[ACTION ITEM]
List, from the lines below, each one with "مجموعه" in it.

┌─ RECORDED DATA

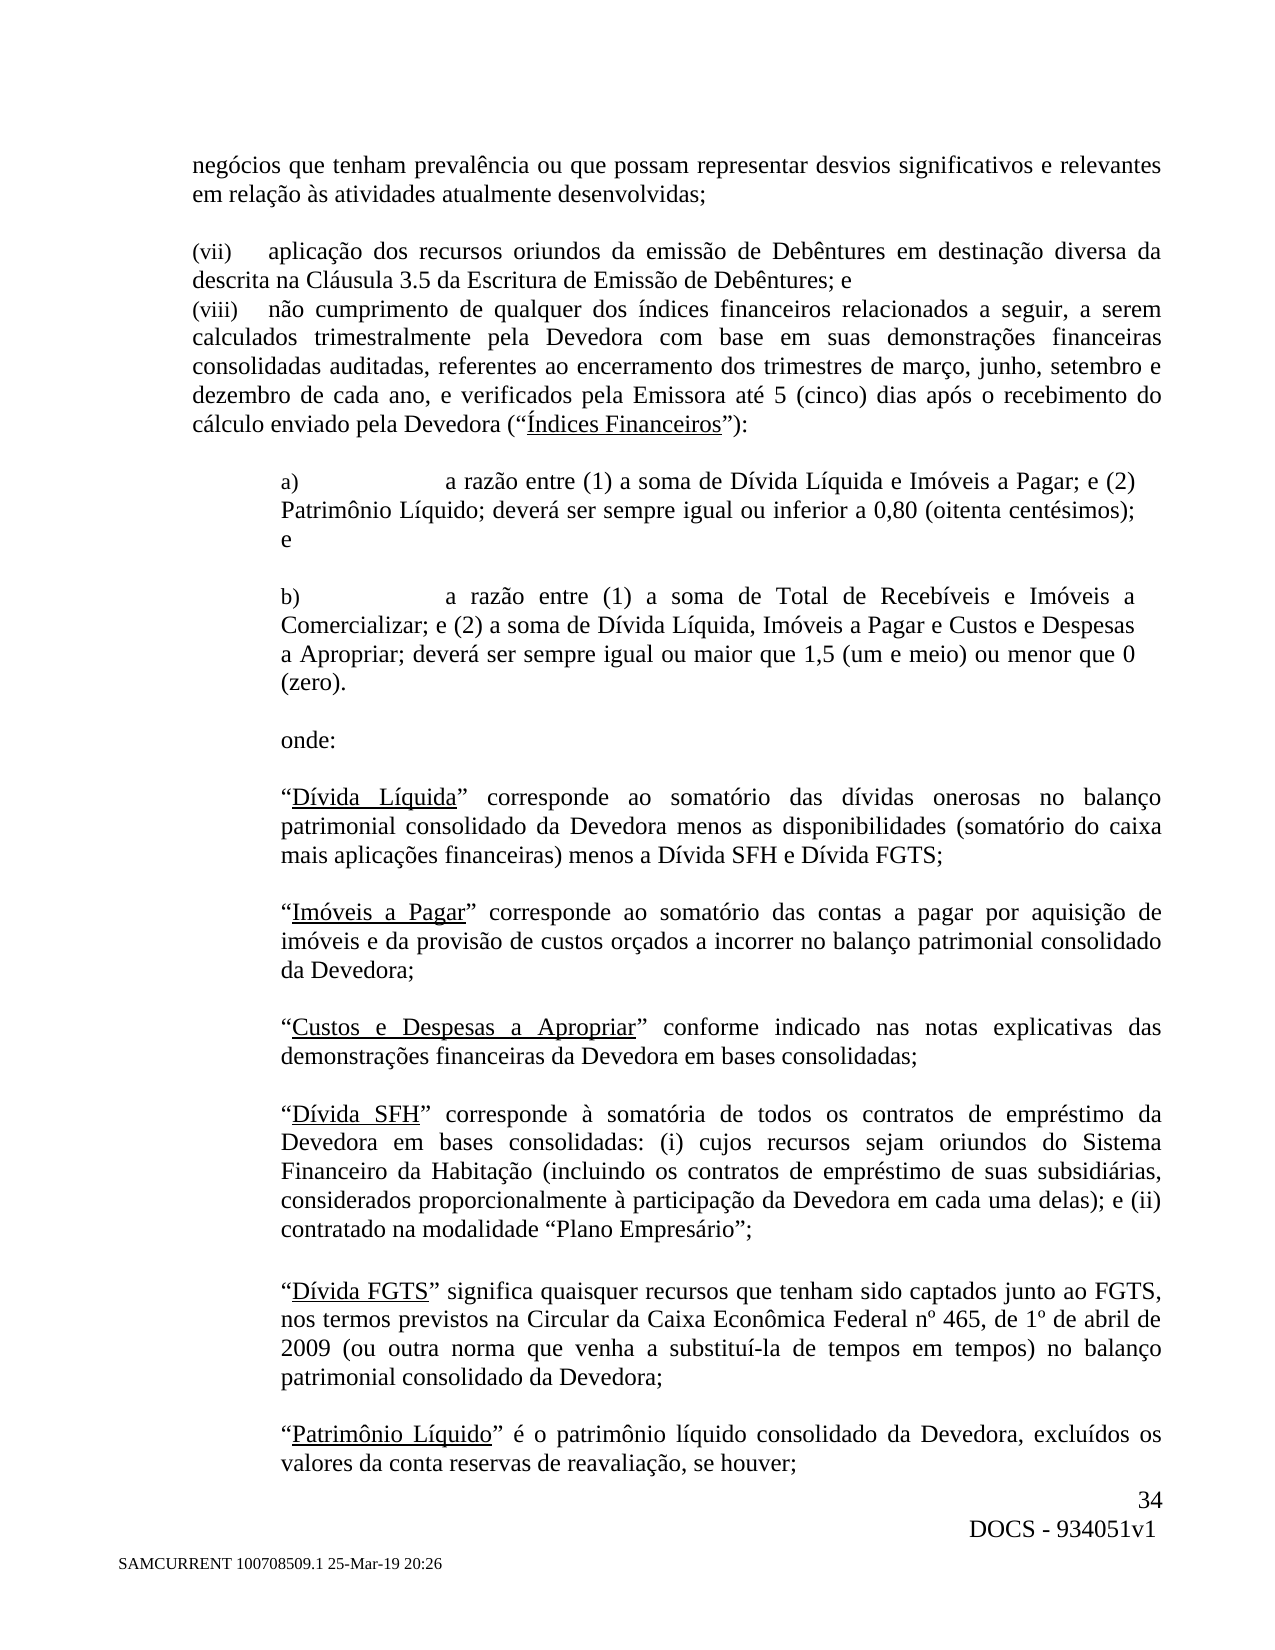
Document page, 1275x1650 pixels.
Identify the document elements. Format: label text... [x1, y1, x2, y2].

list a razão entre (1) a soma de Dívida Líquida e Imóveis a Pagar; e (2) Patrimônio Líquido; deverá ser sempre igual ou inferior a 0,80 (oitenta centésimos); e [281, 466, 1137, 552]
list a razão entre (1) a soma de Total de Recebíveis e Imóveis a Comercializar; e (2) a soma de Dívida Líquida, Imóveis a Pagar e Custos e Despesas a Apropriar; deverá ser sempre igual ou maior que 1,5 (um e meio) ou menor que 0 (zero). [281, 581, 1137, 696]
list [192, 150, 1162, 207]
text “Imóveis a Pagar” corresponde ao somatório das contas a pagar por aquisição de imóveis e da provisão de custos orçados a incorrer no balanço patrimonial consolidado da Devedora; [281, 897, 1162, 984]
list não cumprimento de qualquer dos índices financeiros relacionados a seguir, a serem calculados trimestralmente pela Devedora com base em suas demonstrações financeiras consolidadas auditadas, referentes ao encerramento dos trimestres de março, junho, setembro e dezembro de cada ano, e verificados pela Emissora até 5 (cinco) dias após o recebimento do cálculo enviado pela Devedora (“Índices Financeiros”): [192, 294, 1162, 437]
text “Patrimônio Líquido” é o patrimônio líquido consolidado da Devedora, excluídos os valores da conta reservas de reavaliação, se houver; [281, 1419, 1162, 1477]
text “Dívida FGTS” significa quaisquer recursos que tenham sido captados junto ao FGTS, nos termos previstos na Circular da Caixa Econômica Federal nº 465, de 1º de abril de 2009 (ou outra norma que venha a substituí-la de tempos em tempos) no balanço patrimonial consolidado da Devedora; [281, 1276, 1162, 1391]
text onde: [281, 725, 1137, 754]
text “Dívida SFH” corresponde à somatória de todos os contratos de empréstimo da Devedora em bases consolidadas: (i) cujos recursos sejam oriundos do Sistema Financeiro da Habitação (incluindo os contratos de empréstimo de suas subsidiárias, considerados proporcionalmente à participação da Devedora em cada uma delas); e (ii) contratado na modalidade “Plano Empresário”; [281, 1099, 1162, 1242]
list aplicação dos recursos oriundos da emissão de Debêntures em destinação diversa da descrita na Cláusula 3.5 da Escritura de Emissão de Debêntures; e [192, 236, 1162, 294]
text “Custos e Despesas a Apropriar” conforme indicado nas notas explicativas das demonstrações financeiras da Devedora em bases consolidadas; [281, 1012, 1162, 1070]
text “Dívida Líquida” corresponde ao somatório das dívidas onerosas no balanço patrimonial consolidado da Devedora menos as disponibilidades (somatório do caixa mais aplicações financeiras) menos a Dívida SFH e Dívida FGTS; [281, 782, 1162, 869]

└─
┌─ RECORDED DATA

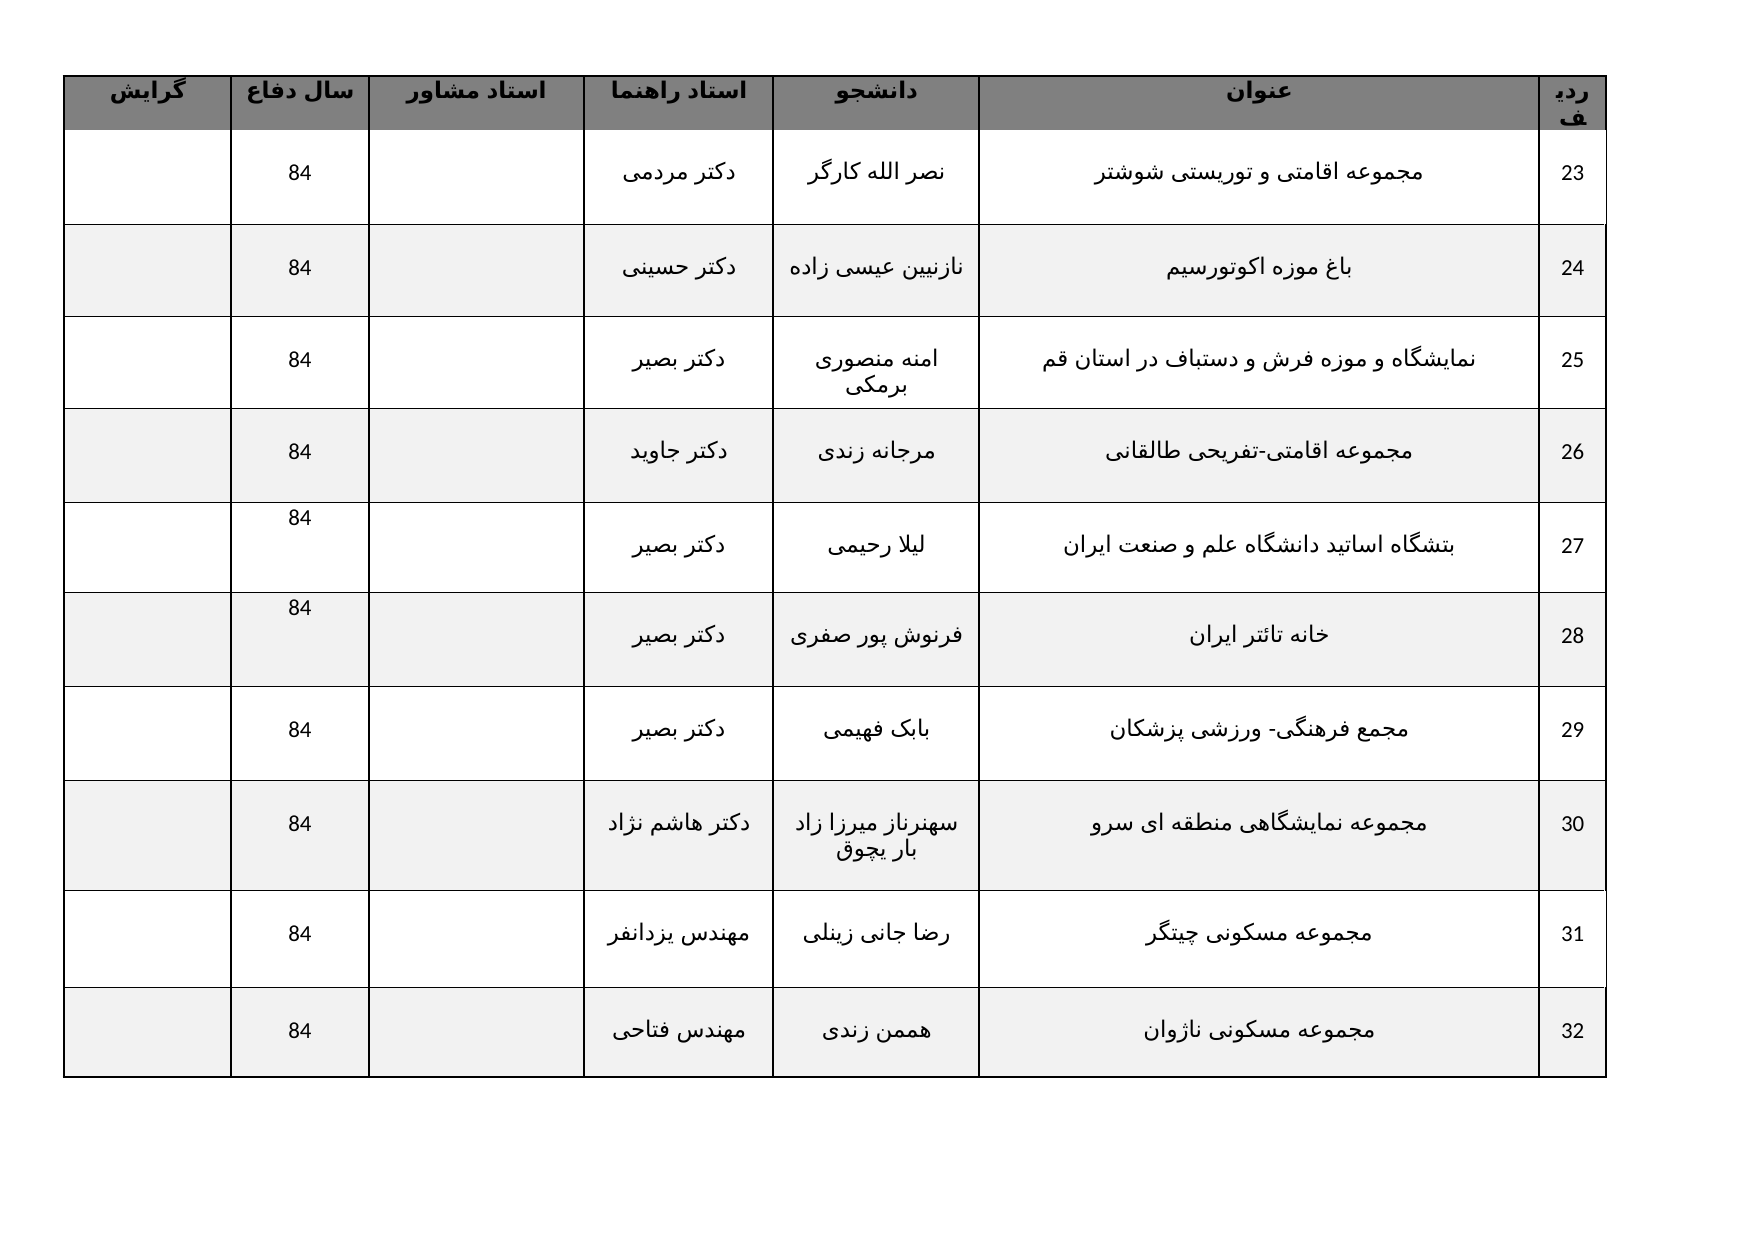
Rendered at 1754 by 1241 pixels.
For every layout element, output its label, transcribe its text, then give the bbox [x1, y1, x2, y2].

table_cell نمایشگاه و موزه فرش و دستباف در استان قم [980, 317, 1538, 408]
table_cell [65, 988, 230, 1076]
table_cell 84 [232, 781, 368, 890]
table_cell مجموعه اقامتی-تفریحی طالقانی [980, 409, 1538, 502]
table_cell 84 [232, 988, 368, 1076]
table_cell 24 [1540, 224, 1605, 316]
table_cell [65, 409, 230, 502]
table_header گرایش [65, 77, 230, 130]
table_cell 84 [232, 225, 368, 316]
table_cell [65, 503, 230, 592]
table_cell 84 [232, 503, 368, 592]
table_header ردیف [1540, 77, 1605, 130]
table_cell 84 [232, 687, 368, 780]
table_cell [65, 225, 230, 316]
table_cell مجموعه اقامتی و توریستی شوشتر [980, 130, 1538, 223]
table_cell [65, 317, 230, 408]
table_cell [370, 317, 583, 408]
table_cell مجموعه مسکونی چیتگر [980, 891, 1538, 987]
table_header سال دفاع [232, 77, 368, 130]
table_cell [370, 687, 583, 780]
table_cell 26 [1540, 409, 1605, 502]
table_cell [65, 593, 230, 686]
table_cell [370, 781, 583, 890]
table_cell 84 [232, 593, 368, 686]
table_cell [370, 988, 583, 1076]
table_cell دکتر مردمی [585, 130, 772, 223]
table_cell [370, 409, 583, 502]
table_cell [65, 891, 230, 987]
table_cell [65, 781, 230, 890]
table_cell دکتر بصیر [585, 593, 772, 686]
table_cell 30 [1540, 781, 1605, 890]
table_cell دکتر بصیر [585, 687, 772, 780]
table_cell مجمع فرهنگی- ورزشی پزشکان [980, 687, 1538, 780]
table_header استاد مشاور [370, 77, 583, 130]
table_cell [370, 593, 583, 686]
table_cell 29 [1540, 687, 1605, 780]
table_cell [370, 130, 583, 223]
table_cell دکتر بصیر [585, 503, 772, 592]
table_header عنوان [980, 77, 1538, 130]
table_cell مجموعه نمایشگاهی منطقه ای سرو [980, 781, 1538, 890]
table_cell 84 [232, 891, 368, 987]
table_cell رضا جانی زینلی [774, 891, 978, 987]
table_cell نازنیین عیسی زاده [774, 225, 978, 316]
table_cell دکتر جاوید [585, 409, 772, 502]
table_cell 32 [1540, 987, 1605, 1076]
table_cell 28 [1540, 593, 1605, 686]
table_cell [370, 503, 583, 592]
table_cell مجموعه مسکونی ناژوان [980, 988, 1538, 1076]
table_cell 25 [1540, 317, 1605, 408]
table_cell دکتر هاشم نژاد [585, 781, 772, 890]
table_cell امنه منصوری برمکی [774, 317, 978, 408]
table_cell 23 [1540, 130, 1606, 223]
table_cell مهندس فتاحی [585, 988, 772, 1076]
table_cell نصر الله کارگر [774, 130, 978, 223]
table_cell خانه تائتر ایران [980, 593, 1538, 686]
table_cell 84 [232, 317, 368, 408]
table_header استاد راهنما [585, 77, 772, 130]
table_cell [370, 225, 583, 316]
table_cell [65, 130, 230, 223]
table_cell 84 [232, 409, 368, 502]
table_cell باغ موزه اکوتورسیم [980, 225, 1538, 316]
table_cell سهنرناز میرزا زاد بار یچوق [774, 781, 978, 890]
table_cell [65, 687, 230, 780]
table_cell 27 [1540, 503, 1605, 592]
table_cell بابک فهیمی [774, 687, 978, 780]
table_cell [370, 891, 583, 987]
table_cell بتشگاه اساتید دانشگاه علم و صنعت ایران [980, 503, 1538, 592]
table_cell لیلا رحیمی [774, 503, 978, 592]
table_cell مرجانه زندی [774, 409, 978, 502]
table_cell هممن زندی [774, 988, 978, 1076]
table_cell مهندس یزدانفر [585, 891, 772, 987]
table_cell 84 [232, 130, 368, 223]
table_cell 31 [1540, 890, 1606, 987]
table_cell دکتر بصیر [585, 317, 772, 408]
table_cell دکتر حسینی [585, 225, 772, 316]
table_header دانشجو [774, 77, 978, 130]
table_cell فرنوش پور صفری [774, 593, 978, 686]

└─

[TASK RESPONSE]
table_cell مجموعه اقامتی-تفریحی طالقانی [980, 409, 1538, 502]
table_cell مجموعه اقامتی و توریستی شوشتر [980, 130, 1538, 223]
table_cell مجموعه مسکونی چیتگر [980, 891, 1538, 987]
table_cell مجموعه نمایشگاهی منطقه ای سرو [980, 781, 1538, 890]
table_cell مجموعه مسکونی ناژوان [980, 988, 1538, 1076]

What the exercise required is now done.